Un long travail de recherche ayant nécessité de réunir de multiples les financements
Cet important travail de recherche a mobilisé d’importantes ressources, humaines et pour les machines de séquençage. Les financements ont été multiples : Agence française de la recherche (programme Nicopneumotine), Inca (programme « tabac 2017 » et « BIO-Silc »), la Ligue (région Grand Est), l’ARC (programme Équipes), le CHU de Reims (programme Rinnopari), la Ville de Reims, le prix de la Chancellerie Sorbonne, un legs (Poix), Fondation pour la recherche médicale, Lions Club de Soissons et Crépy-en-Valois, Iresp (programme Pinacraecopd), Institut Pasteur, Inserm, CNRS, fonds du NIH (grants CA089392 and DA015663 to J.A.S.), investissements liés au Programme d’avenir (ref ANR-11-IDEX-0004-02), via la subvention allouée à l’époque à Uwe Maskos (Institut Pasteur, Paris et Département de biologie et microbiologie, Université de M’Sila, Algérie), lequel travaille en effet depuis fort longtemps sur les récepteurs nicotiniques et leurs effets en particulier sur diverses pathologies cérébrales (2) mais aussi, plus récemment, pulmonaires, notamment dans l’infection à Covid-19.

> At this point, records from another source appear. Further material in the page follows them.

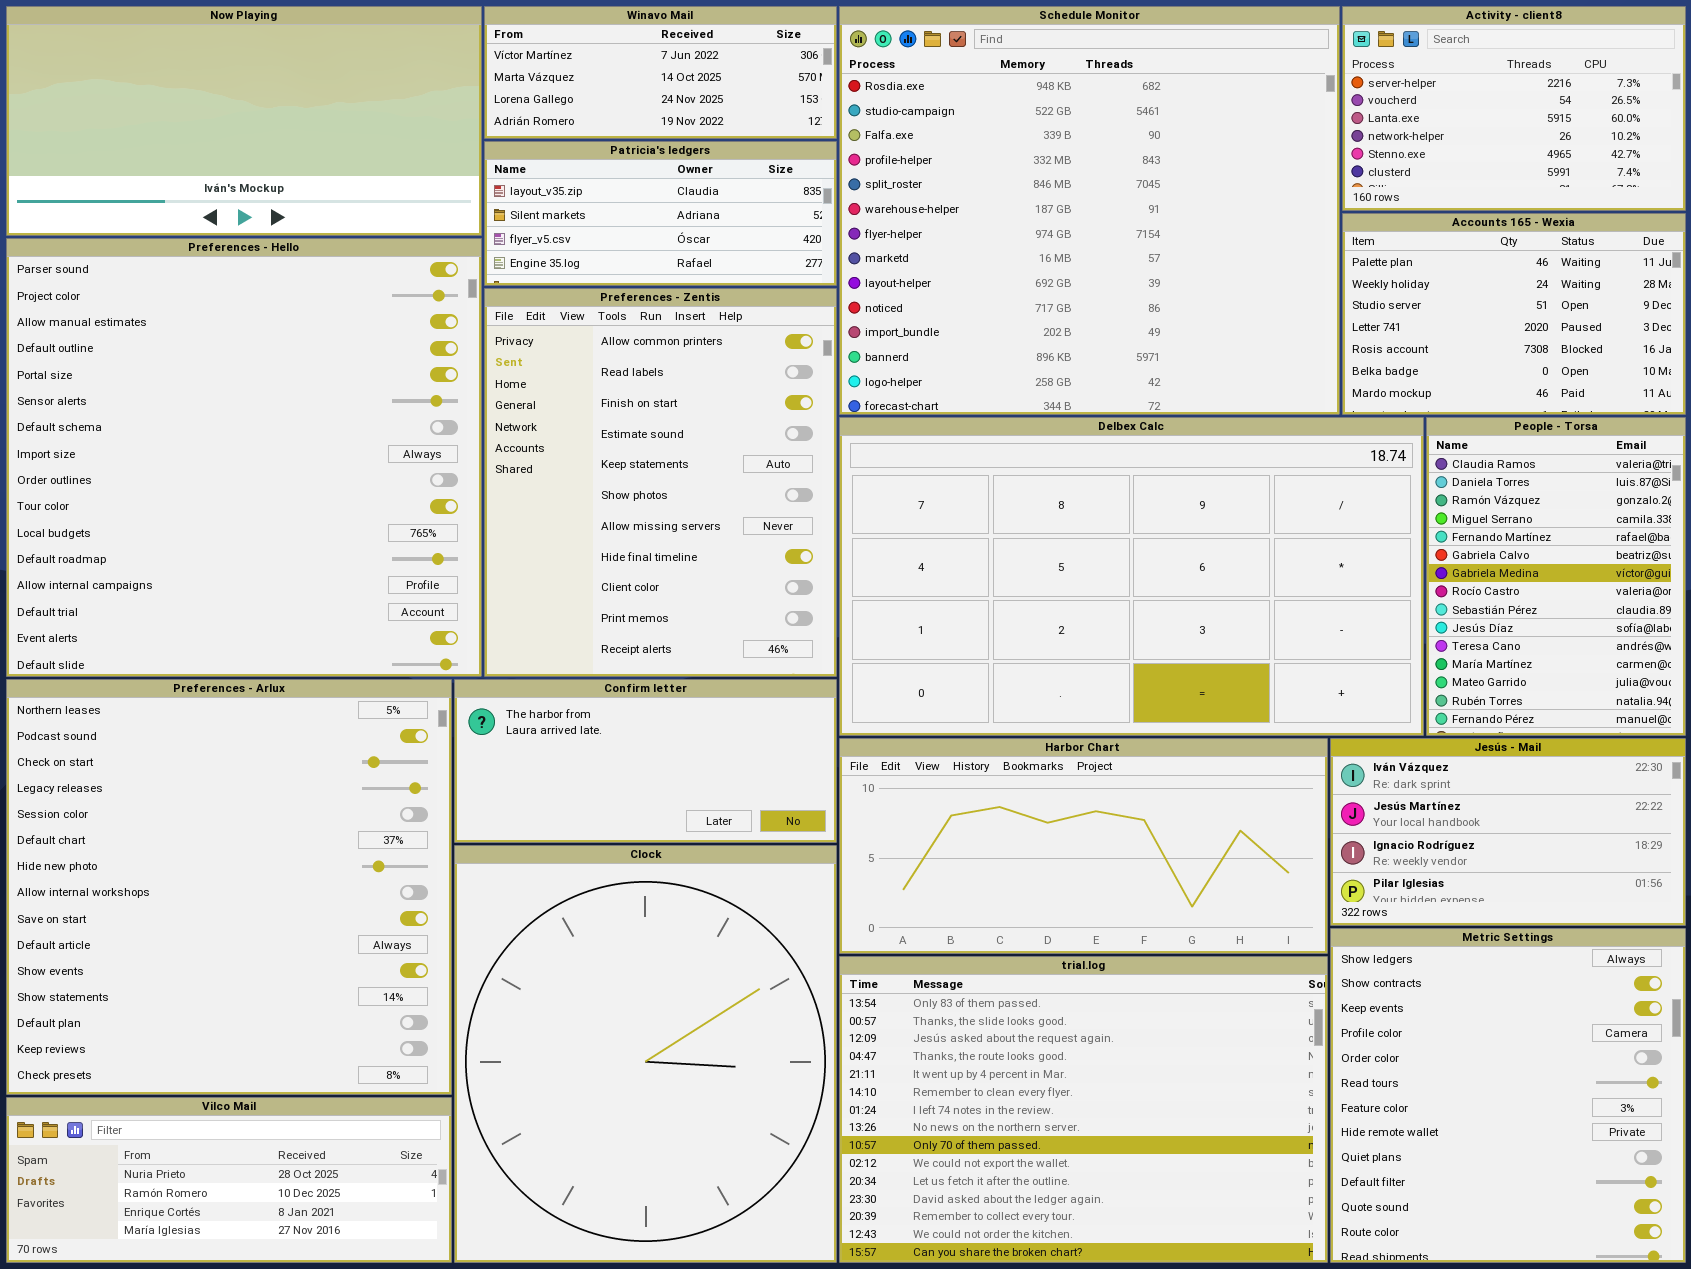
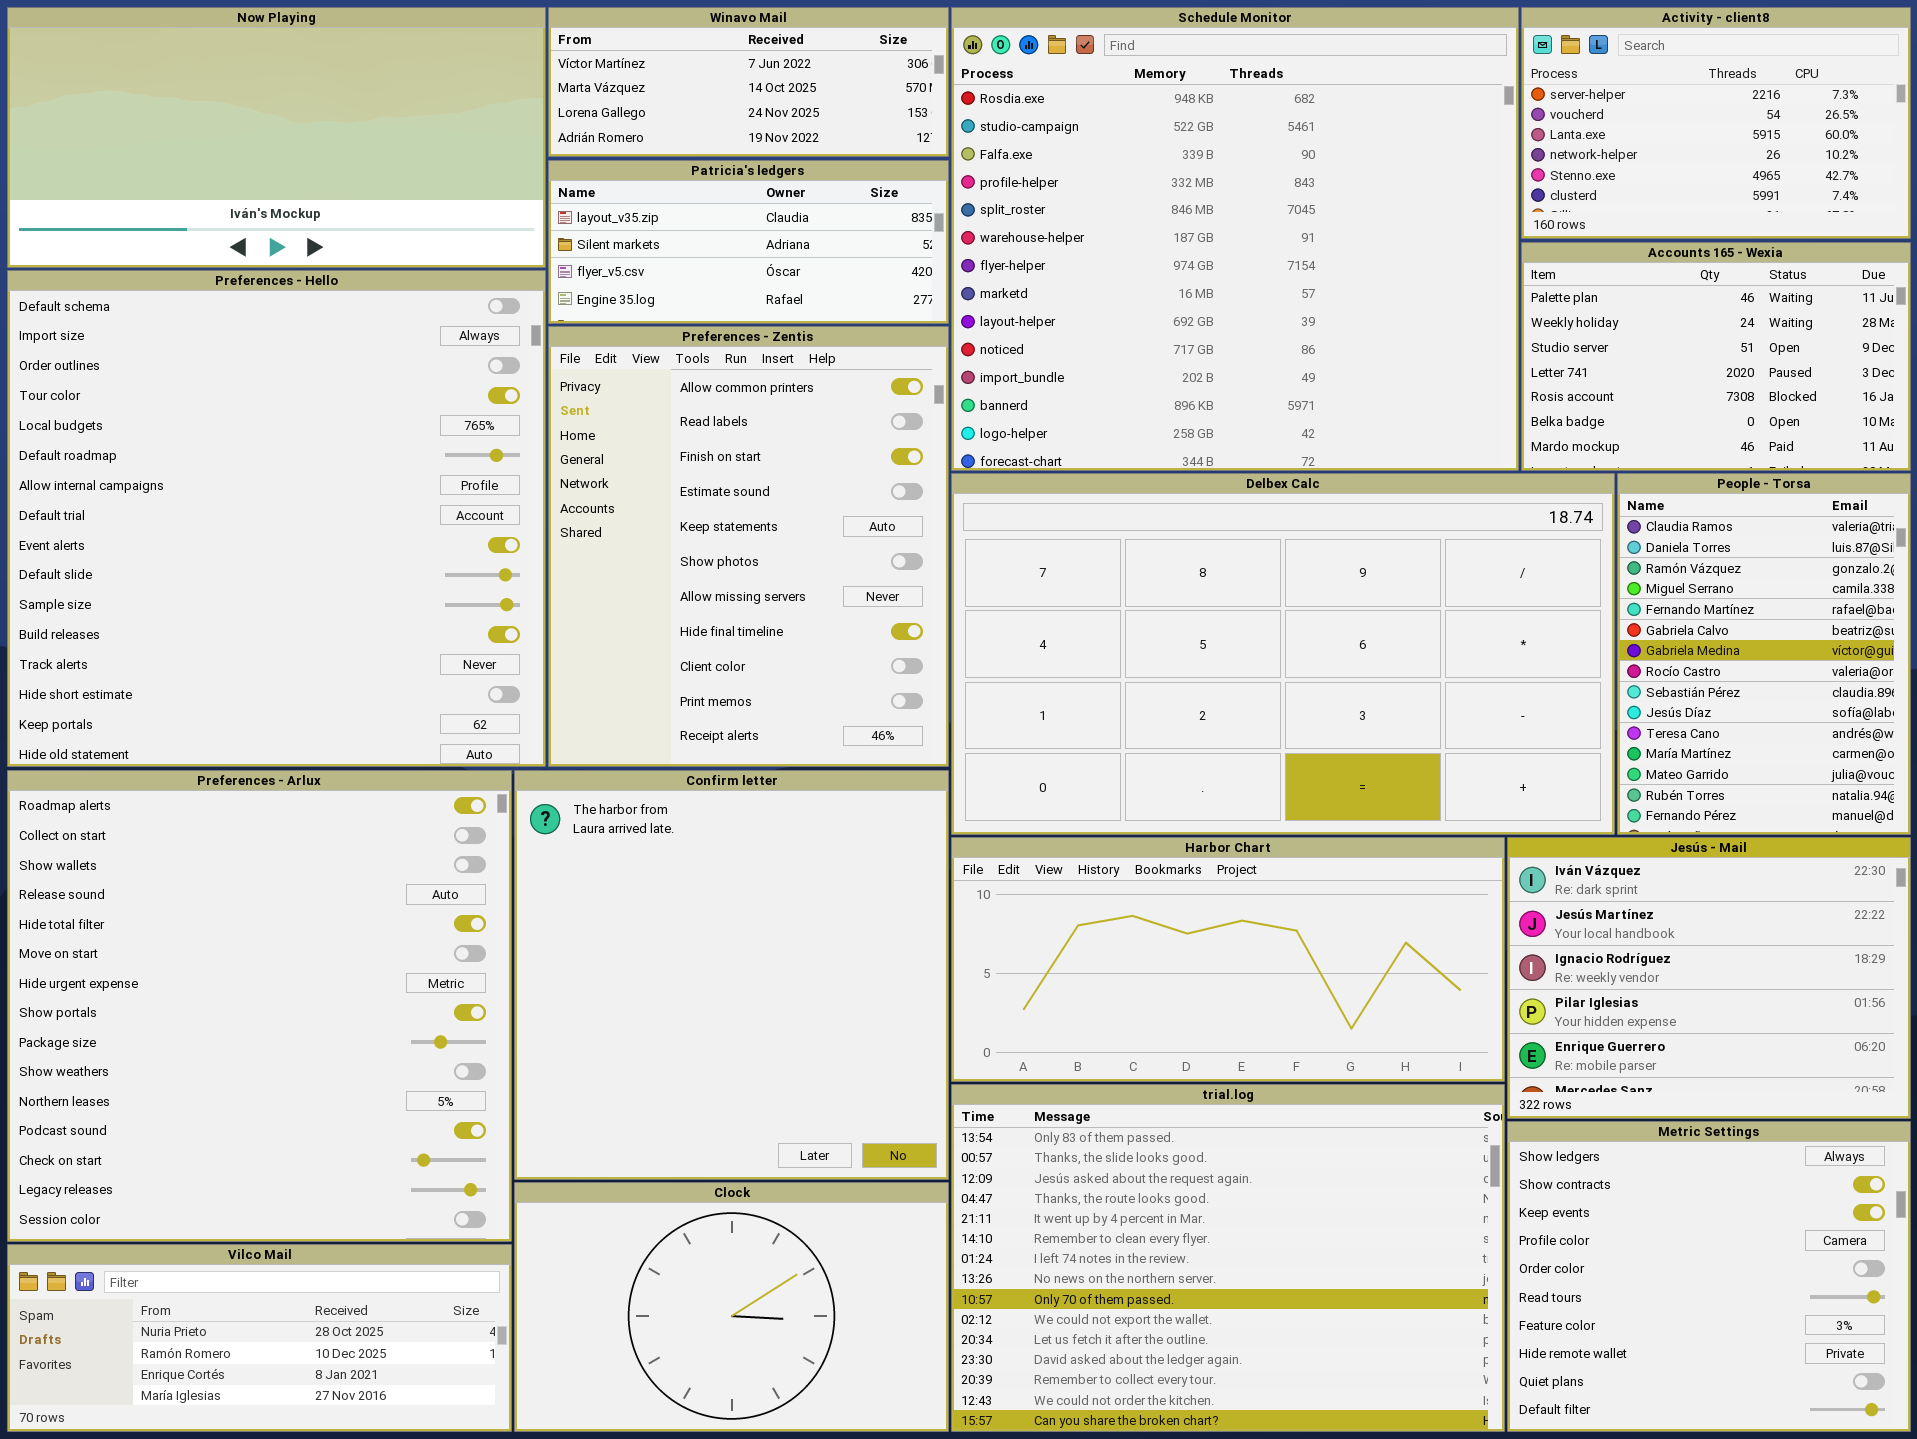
Preferences - Hello: [6,238,482,677] -> [7,270,546,767], scrolled down 6 rows
Preferences - Arlux: [6,679,452,1095] -> [7,770,512,1242], scrolled up 10 rows
Confirm letter: [454,679,837,843] -> [514,770,949,1180], resized
Jesús - Mail: [1330,738,1686,926] -> [1507,837,1911,1119], resized
Clock: [454,845,837,1263] -> [514,1182,949,1432], resized
Metric Settings: [1330,928,1686,1263] -> [1507,1121,1911,1432], resized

(1) J Routhier et al. An innate contribution of human nicotinic receptor polymorphisms to COPD-like lesions. Nature Communications 2021;12:6384 doi.org/10.1038/s41467-021-26637-6
(2) Nicotinic receptors in mouse prefrontal cortex modulate ultraslow fluctuations related to conscious processing. PNAS 2016 ; Early and progressive deficit of neuronal activity patterns in a model of local amyloid pathology in mouse prefrontal cortex. Aging 2016.